Biome Grow Inc. (CSE: BIO) saw its shares plunge 64 per cent Monday after the small-cap producer said it was scrapping a number of its previously announced operations and initiatives.
Citing “current market conditions,” the company plans to shutter its P.E.I.-based Red Sands Craft Cannnabis business, write down its Weed Virtual Retail platform, and terminate its memorandum of understanding to buy concentrate from CBD Acres Manufacturer Inc. Also, Biome will end a research agreement with St. Francis Xavier University and cancel expansion plans for its Highland Grow cultivation facility in Nova Scotia.
“The cannabis market has changed significantly over the past year, and we recognize that our initial capital-intensive strategy no longer makes sense in this environment,” Biome CEO Khurram Malik said in a statement.
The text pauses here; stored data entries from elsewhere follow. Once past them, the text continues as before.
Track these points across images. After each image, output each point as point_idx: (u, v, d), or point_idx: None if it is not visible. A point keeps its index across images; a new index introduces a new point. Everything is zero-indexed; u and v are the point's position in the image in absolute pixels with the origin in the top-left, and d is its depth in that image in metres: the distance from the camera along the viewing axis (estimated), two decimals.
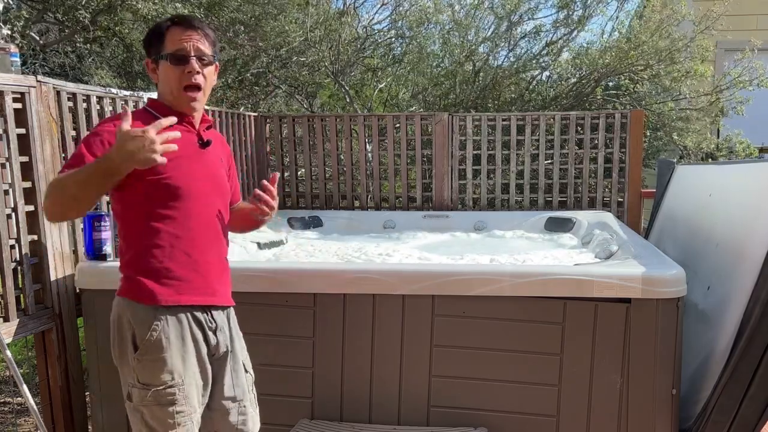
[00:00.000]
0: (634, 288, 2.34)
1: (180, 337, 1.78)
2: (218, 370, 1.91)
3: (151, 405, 1.76)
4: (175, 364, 1.76)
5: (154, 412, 1.76)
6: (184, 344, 1.79)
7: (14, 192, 2.46)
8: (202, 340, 1.84)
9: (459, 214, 4.64)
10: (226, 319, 1.95)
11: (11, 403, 3.70)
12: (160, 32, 1.82)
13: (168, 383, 1.75)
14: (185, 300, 1.80)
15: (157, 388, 1.75)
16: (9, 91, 2.42)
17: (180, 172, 1.79)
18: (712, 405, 2.38)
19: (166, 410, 1.75)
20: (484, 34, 6.61)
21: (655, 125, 6.27)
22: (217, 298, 1.89)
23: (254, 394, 2.04)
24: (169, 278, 1.78)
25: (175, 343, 1.77)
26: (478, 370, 2.52)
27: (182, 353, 1.78)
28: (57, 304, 2.66)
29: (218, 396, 1.91)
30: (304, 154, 5.01)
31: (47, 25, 6.94)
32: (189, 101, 1.83)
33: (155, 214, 1.78)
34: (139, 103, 3.22)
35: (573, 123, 4.68)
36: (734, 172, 3.25)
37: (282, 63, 6.66)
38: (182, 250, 1.80)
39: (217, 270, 1.91)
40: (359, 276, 2.56)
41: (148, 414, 1.77)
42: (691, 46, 6.01)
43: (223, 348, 1.91)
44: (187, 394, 1.78)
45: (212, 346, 1.87)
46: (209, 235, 1.89)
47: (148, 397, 1.75)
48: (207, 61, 1.83)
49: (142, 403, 1.77)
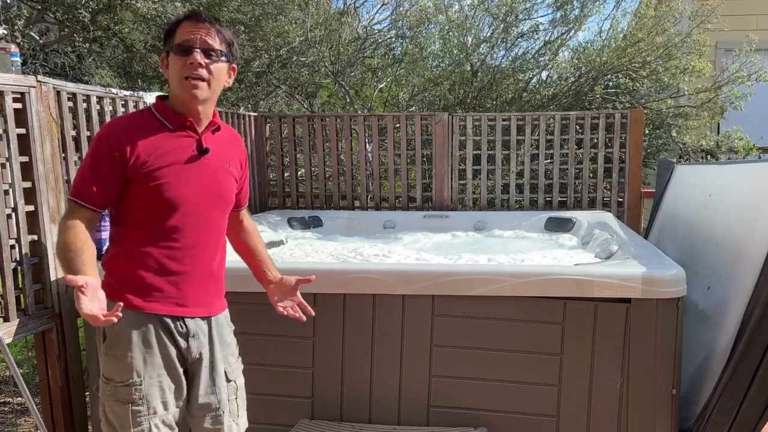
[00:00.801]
0: (634, 288, 2.34)
1: (143, 339, 1.77)
2: (193, 376, 1.89)
3: (110, 400, 1.78)
4: (136, 364, 1.76)
5: (113, 407, 1.78)
6: (148, 346, 1.78)
7: (14, 192, 2.46)
8: (170, 343, 1.81)
9: (459, 214, 4.64)
10: (207, 326, 1.90)
11: (11, 403, 3.70)
12: (173, 27, 1.82)
13: (126, 381, 1.76)
14: (149, 308, 1.78)
15: (116, 384, 1.76)
16: (9, 91, 2.42)
17: (170, 181, 1.77)
18: (712, 405, 2.38)
19: (123, 407, 1.76)
20: (482, 34, 6.61)
21: (654, 123, 6.27)
22: (191, 309, 1.85)
23: (239, 405, 1.99)
24: (140, 285, 1.78)
25: (138, 344, 1.77)
26: (478, 370, 2.52)
27: (144, 354, 1.77)
28: (57, 304, 2.65)
29: (194, 402, 1.89)
30: (304, 154, 5.01)
31: (47, 24, 6.94)
32: (190, 88, 1.77)
33: (141, 222, 1.79)
34: (139, 103, 3.22)
35: (573, 123, 4.68)
36: (734, 172, 3.26)
37: (282, 63, 6.66)
38: (159, 261, 1.79)
39: (200, 281, 1.87)
40: (359, 276, 2.56)
41: (108, 408, 1.79)
42: (687, 42, 6.01)
43: (195, 354, 1.86)
44: (145, 395, 1.77)
45: (183, 350, 1.84)
46: (197, 246, 1.85)
47: (108, 391, 1.78)
48: (215, 56, 1.79)
49: (104, 396, 1.80)
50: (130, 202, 1.79)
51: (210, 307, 1.92)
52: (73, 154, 2.79)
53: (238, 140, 2.08)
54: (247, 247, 2.17)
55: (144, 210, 1.78)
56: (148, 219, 1.79)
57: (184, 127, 1.83)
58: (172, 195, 1.77)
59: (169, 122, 1.82)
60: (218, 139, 1.91)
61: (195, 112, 1.83)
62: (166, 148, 1.79)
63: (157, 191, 1.76)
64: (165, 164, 1.77)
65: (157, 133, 1.80)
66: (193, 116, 1.84)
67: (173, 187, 1.78)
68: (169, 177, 1.77)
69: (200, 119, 1.85)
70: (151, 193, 1.76)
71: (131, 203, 1.79)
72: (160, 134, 1.80)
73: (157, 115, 1.83)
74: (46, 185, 2.59)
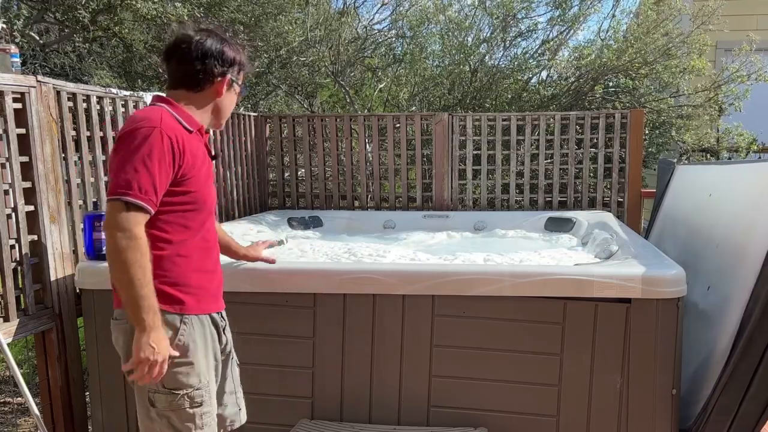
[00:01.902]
0: (634, 288, 2.34)
1: (203, 341, 1.83)
2: (225, 366, 1.99)
3: (179, 409, 1.76)
4: (201, 367, 1.80)
5: (182, 415, 1.77)
6: (206, 347, 1.84)
7: (14, 192, 2.46)
8: (218, 341, 1.91)
9: (459, 214, 4.64)
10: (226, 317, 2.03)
11: (11, 403, 3.70)
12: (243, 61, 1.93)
13: (196, 386, 1.79)
14: (205, 308, 1.86)
15: (187, 391, 1.77)
16: (9, 91, 2.42)
17: (200, 184, 1.83)
18: (712, 405, 2.38)
19: (194, 412, 1.78)
20: (482, 34, 6.61)
21: (655, 123, 6.27)
22: (221, 303, 1.98)
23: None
24: (192, 287, 1.82)
25: (201, 346, 1.81)
26: (478, 370, 2.52)
27: (205, 354, 1.83)
28: (57, 304, 2.66)
29: (226, 390, 2.00)
30: (304, 154, 5.01)
31: (47, 24, 6.93)
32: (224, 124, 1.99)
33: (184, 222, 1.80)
34: (139, 104, 3.21)
35: (573, 123, 4.68)
36: (734, 172, 3.26)
37: (282, 63, 6.66)
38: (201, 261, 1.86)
39: (219, 276, 2.00)
40: (359, 276, 2.56)
41: (176, 417, 1.77)
42: (687, 42, 6.02)
43: (229, 346, 2.01)
44: (211, 394, 1.84)
45: (223, 344, 1.95)
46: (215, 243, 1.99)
47: (175, 402, 1.76)
48: None
49: (170, 408, 1.76)
50: (176, 205, 1.77)
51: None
52: (73, 154, 2.79)
53: None
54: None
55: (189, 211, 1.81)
56: (192, 221, 1.83)
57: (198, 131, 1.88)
58: (204, 196, 1.86)
59: (190, 125, 1.84)
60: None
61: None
62: (198, 151, 1.84)
63: (198, 193, 1.82)
64: (199, 166, 1.83)
65: (188, 135, 1.81)
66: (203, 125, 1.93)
67: (205, 188, 1.86)
68: (202, 179, 1.84)
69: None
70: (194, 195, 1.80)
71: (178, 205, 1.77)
72: (190, 137, 1.82)
73: (179, 118, 1.81)
74: (46, 185, 2.59)
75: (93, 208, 2.81)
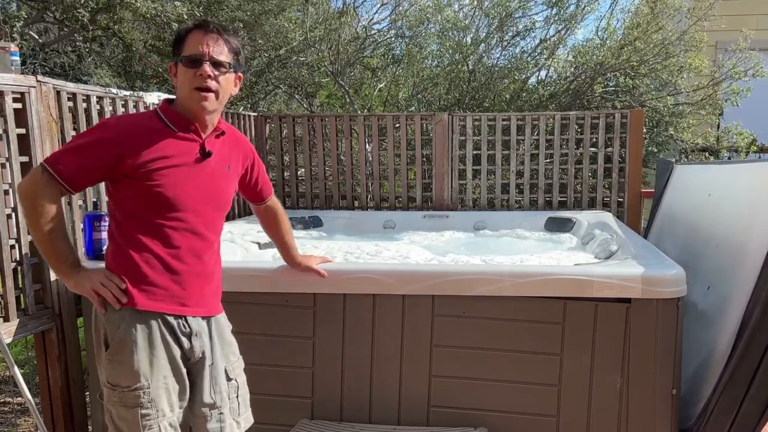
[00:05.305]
0: (634, 288, 2.34)
1: (148, 341, 1.78)
2: (196, 376, 1.90)
3: (117, 405, 1.77)
4: (142, 368, 1.76)
5: (120, 413, 1.78)
6: (152, 348, 1.78)
7: (14, 192, 2.46)
8: (174, 343, 1.82)
9: (459, 214, 4.64)
10: (207, 326, 1.92)
11: (11, 403, 3.70)
12: (182, 36, 1.84)
13: (133, 386, 1.75)
14: (157, 307, 1.80)
15: (123, 390, 1.76)
16: (9, 91, 2.42)
17: (171, 181, 1.79)
18: (712, 405, 2.38)
19: (131, 412, 1.76)
20: (481, 34, 6.61)
21: (653, 121, 6.28)
22: (193, 309, 1.87)
23: (240, 402, 2.01)
24: (145, 284, 1.79)
25: (143, 346, 1.77)
26: (478, 370, 2.52)
27: (150, 357, 1.77)
28: (57, 304, 2.65)
29: (198, 402, 1.90)
30: (304, 153, 5.01)
31: (46, 24, 6.93)
32: (200, 100, 1.81)
33: (142, 220, 1.80)
34: (138, 103, 3.22)
35: (572, 122, 4.68)
36: (733, 172, 3.25)
37: (281, 62, 6.66)
38: (162, 259, 1.81)
39: (200, 281, 1.89)
40: (359, 276, 2.56)
41: (116, 414, 1.79)
42: (684, 39, 6.02)
43: (198, 354, 1.88)
44: (153, 398, 1.77)
45: (186, 350, 1.85)
46: (196, 246, 1.87)
47: (114, 398, 1.77)
48: (223, 68, 1.83)
49: (110, 403, 1.79)
50: (130, 200, 1.79)
51: (210, 307, 1.94)
52: None
53: (240, 141, 2.10)
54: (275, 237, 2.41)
55: (145, 208, 1.79)
56: (150, 217, 1.80)
57: (189, 130, 1.85)
58: (171, 194, 1.80)
59: (175, 125, 1.84)
60: (221, 143, 1.94)
61: (201, 120, 1.87)
62: (170, 150, 1.81)
63: (157, 190, 1.77)
64: (167, 165, 1.79)
65: (161, 134, 1.81)
66: (199, 123, 1.87)
67: (174, 187, 1.80)
68: (169, 177, 1.79)
69: (206, 126, 1.89)
70: (152, 192, 1.77)
71: (132, 201, 1.79)
72: (165, 136, 1.81)
73: (163, 117, 1.84)
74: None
75: (93, 208, 2.82)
“As a result, we have had to make difficult decisions in order to move the business in a different direction. We are working closely with stakeholders and creditors as Biome is straddled with significant liabilities and obligations in connection with these projects.”
The company also announced strategic reviews for its Back Home and Great Lakes Cannabis operations.
Both subsidiaries are waiting for Health Canada licensing, but Biome said it halted all construction and won’t commit any further investment into either business until a review is done.
The company said it “reduced its head count to zero and expects to incur a significant writedown on the Great Lakes assets in its year-end financial statements.”
Biome said it expects to save $1 million from a $3 million loan it took out in November to finance the now-cancelled Highland Grow facility expansion project.
According to Sedar filings for the third quarter ended Sept. 30, Biome reported a net revenue of $1.4 million, with a net loss of $2.9 million. And at the end of the three-month period, the company only had $122K in cash reserves left.
Shares of Biome closed at below 3 cents on the Canadian Securities Exchange on Monday.